(Dataset entries)
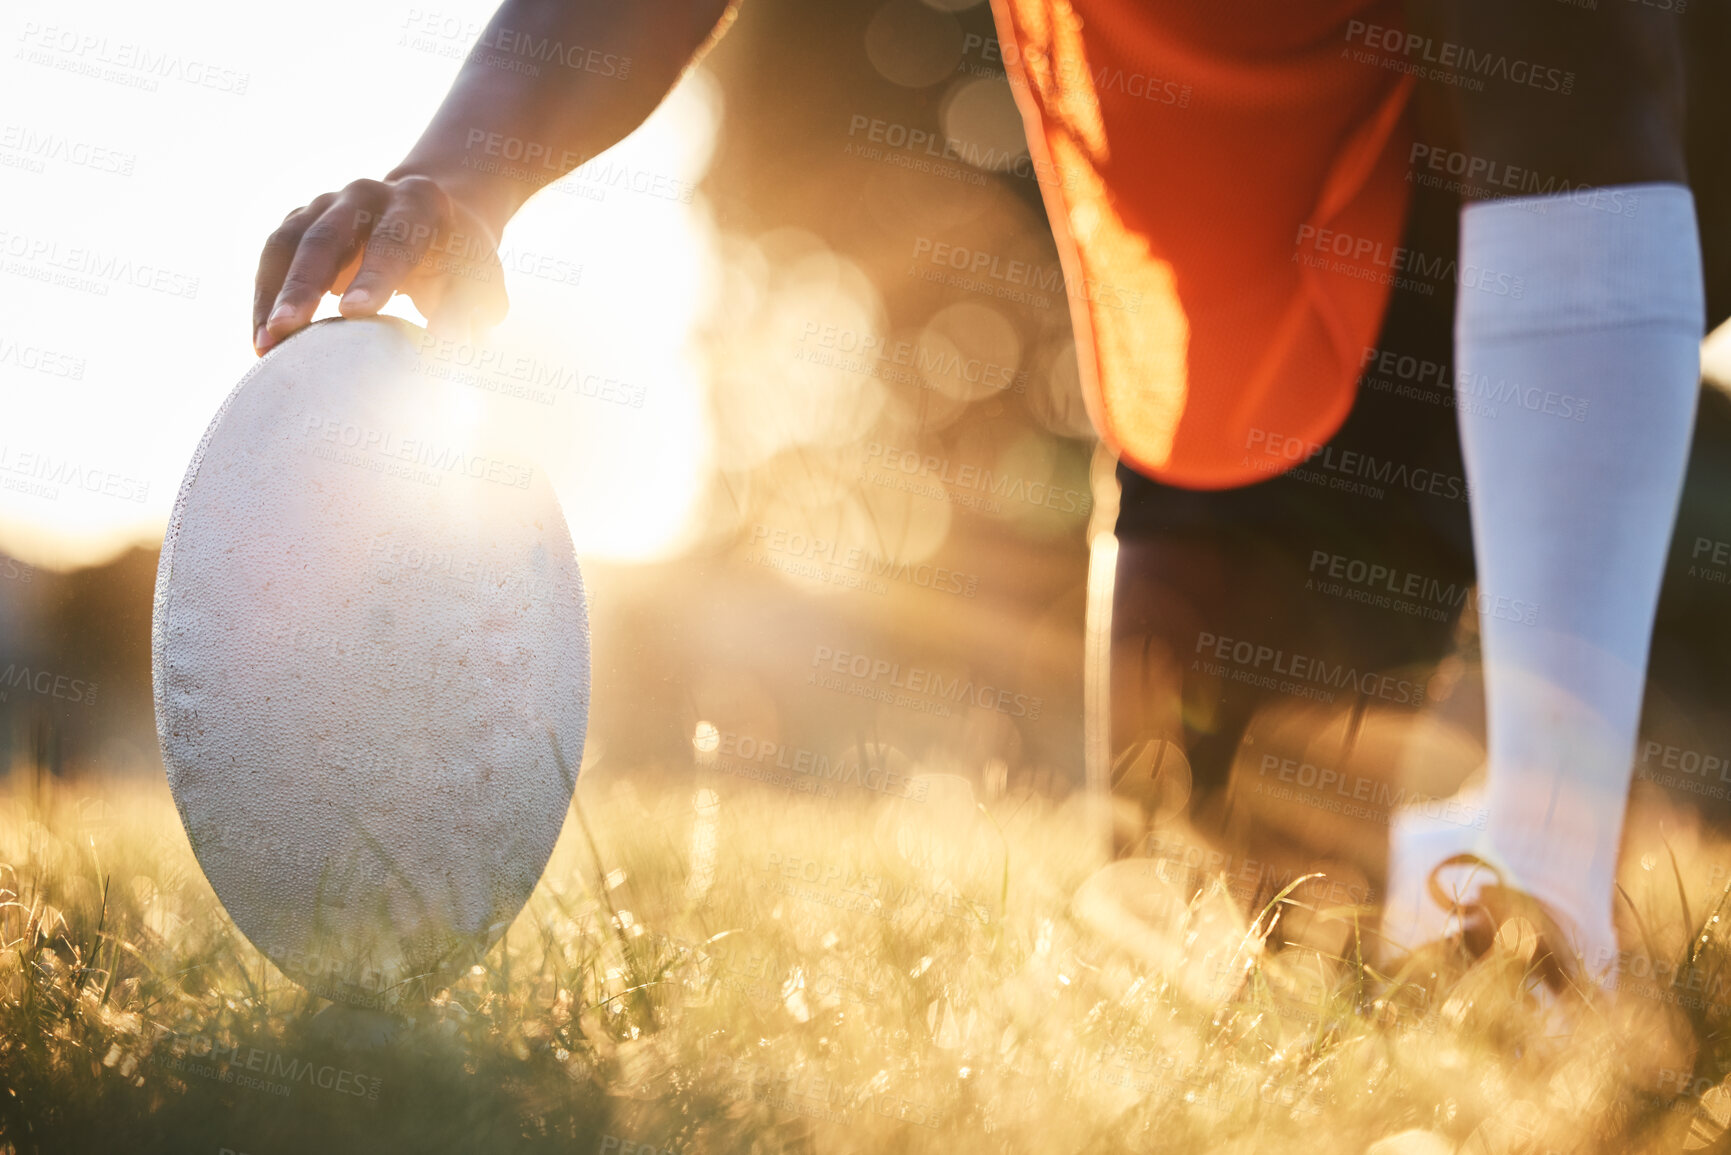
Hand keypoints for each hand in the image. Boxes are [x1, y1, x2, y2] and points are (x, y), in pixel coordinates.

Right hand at [252, 174, 507, 354]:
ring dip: (273, 295)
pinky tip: (261, 341)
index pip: (394, 238)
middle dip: (305, 284)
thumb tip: (447, 350)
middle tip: (287, 330)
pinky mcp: (300, 223)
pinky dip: (263, 298)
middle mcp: (365, 195)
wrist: (434, 221)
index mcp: (418, 202)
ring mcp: (326, 204)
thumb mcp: (476, 282)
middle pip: (327, 236)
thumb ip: (466, 311)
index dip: (373, 275)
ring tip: (266, 345)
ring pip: (289, 244)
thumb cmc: (458, 262)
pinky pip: (272, 258)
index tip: (353, 314)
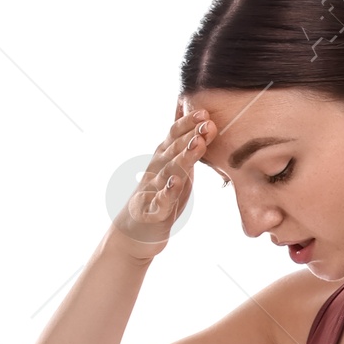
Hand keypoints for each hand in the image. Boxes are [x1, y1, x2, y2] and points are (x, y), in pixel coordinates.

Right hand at [110, 100, 212, 256]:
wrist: (135, 231)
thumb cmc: (159, 195)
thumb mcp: (175, 167)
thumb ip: (186, 146)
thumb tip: (198, 121)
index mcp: (163, 158)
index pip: (174, 135)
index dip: (188, 123)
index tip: (205, 112)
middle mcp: (157, 170)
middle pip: (174, 149)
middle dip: (191, 135)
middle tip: (208, 123)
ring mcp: (154, 190)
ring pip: (170, 171)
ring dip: (184, 157)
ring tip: (197, 145)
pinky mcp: (153, 212)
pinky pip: (161, 201)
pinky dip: (168, 192)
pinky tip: (175, 183)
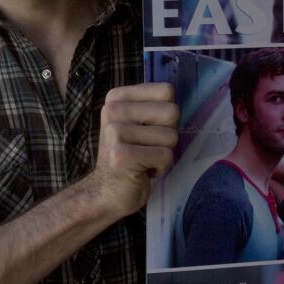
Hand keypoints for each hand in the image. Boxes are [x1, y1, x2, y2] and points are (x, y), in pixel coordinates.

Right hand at [92, 82, 179, 216]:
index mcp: (117, 97)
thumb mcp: (137, 122)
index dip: (166, 115)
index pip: (166, 91)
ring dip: (163, 153)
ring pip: (171, 136)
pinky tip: (143, 171)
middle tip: (147, 147)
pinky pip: (165, 156)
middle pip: (172, 112)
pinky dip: (160, 168)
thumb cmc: (129, 155)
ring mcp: (115, 132)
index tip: (148, 129)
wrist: (107, 192)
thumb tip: (176, 99)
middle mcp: (113, 110)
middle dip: (167, 135)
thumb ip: (154, 106)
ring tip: (144, 159)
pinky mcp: (121, 155)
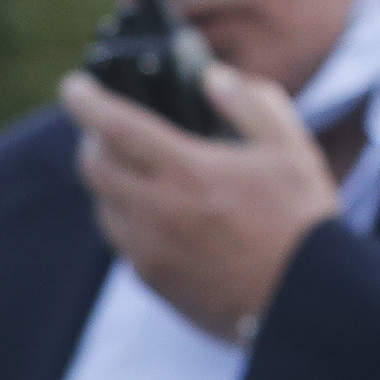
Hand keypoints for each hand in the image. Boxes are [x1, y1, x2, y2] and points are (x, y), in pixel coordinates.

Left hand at [59, 67, 338, 342]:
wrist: (306, 301)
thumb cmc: (301, 223)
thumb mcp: (289, 150)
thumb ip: (250, 104)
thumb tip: (212, 79)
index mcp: (186, 171)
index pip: (115, 126)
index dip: (86, 101)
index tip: (74, 87)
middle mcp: (156, 211)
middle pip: (94, 167)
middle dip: (93, 142)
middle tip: (108, 130)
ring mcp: (149, 250)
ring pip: (103, 206)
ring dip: (109, 183)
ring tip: (136, 171)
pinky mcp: (153, 281)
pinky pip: (123, 243)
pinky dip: (128, 221)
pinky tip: (158, 215)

ABOUT THIS TASK – Type out the data above once more, exactly, with no images included.

TASK RESULT –
Hand keypoints for each hand in the image. Boxes are [x1, y1, x2, y2] and points are (x, y), in pixel coordinates.

Right hand at [252, 174, 507, 354]:
ring dip: (273, 295)
pinky tip: (261, 341)
index pip: (394, 238)
middle dip: (305, 284)
thumb tip: (447, 350)
middle tip: (287, 330)
pinky mcp: (300, 223)
pinky dip: (263, 298)
middle mcp: (365, 195)
wrist: (434, 221)
index mcp: (418, 202)
ring mcp: (326, 204)
thumb mcp: (476, 282)
middle pip: (327, 236)
thumb ip: (466, 311)
index dip: (373, 275)
ring tip: (266, 345)
ring pip: (289, 244)
thumb cmc: (458, 262)
pinky pip: (272, 258)
index tip: (353, 314)
Hand keypoints for each hand in the image. Boxes are [x1, y1, x2, y2] and points are (x, y), in pixel coordinates.

Right hand at [110, 100, 212, 256]:
wrist: (135, 231)
thumb cmc: (159, 195)
thumb mcp: (175, 167)
thumb ip: (186, 146)
thumb tip: (198, 121)
index mcp: (163, 158)
index pip: (174, 135)
index dip: (188, 123)
index tip: (205, 112)
middle mcp: (157, 170)
middle pip: (174, 149)
middle dip: (191, 135)
middle tip: (208, 123)
ring mcp: (154, 190)
ring pip: (170, 171)
ring dip: (184, 157)
ring tip: (197, 145)
pinky mcp: (153, 212)
pinky pip: (161, 201)
pinky dip: (168, 192)
pinky tip: (175, 183)
Hand keypoints for each hand in the image. Boxes are [x1, y1, x2, y2] and points are (x, y), in pixel coordinates.

Right hand at [92, 82, 179, 216]:
index mcp: (117, 97)
thumb mcp: (137, 122)
index dip: (166, 115)
index pip: (166, 91)
ring dip: (163, 153)
ring pip: (171, 136)
pinky tip: (143, 171)
middle tip: (147, 147)
pinky pip: (165, 156)
middle pip: (172, 112)
pinky dip: (160, 168)
thumb cmc: (129, 155)
ring mcp: (115, 132)
index tip: (148, 129)
wrist: (107, 192)
thumb tip: (176, 99)
middle mcp: (113, 110)
middle dip: (167, 135)
thumb ip: (154, 106)
ring tip: (144, 159)
pinky mcp: (121, 155)
Hand keypoints for each hand in the image. Boxes are [x1, y1, x2, y2] and points are (x, y), in pixel coordinates.

Left hand at [59, 67, 338, 342]:
wrist: (306, 301)
thumb cmc: (301, 223)
thumb mcp: (289, 150)
thumb ip: (250, 104)
thumb tip: (212, 79)
index mcp: (186, 171)
index pip: (115, 126)
index dip: (86, 101)
index tip: (74, 87)
middle mcp: (156, 211)
middle pip: (94, 167)
middle dip: (93, 142)
middle tip: (108, 130)
ring mcp: (149, 250)
ring pip: (103, 206)
ring dip: (109, 183)
ring tip: (136, 171)
pinky mcp: (153, 281)
pinky pip: (123, 243)
pinky dip: (128, 221)
pinky tip: (158, 215)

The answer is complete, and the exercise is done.